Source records
════════

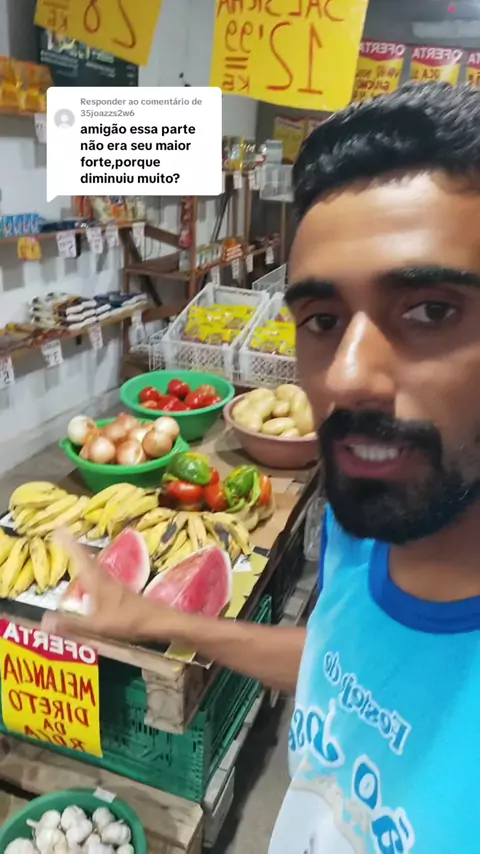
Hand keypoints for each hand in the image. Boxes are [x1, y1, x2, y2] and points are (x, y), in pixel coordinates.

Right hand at [41, 530, 179, 643]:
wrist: (159, 621)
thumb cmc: (129, 621)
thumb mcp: (97, 626)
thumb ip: (71, 624)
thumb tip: (44, 621)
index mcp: (98, 582)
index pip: (80, 558)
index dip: (69, 543)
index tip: (59, 528)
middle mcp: (105, 579)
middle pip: (86, 558)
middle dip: (73, 547)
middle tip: (61, 534)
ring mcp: (114, 585)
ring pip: (93, 566)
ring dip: (82, 556)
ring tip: (71, 549)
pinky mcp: (120, 593)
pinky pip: (99, 576)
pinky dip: (89, 570)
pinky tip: (90, 578)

════════

All of the records need to be reproduced exactly, with each picture omitted.

Hand keypoints for each hand in the image. Boxes are [x1, y1, x2, y2] and points are (x, y), in pixel coordinates.

Right hand at [41, 530, 179, 643]:
wrist: (159, 621)
thumb cmc: (129, 621)
thumb mcp: (97, 626)
thumb ip: (71, 624)
thumb tip: (44, 621)
index mcp: (98, 582)
index pip: (80, 558)
index dip: (69, 543)
index tip: (59, 528)
middle mcp: (105, 579)
middle pip: (86, 558)
middle dip: (73, 547)
middle tip: (61, 534)
ring mcp: (114, 585)
ring pip: (93, 566)
ring dip: (82, 556)
ring tip: (71, 549)
pinky mcp: (120, 593)
pinky pip: (99, 576)
pinky dip: (89, 570)
pinky tip: (90, 578)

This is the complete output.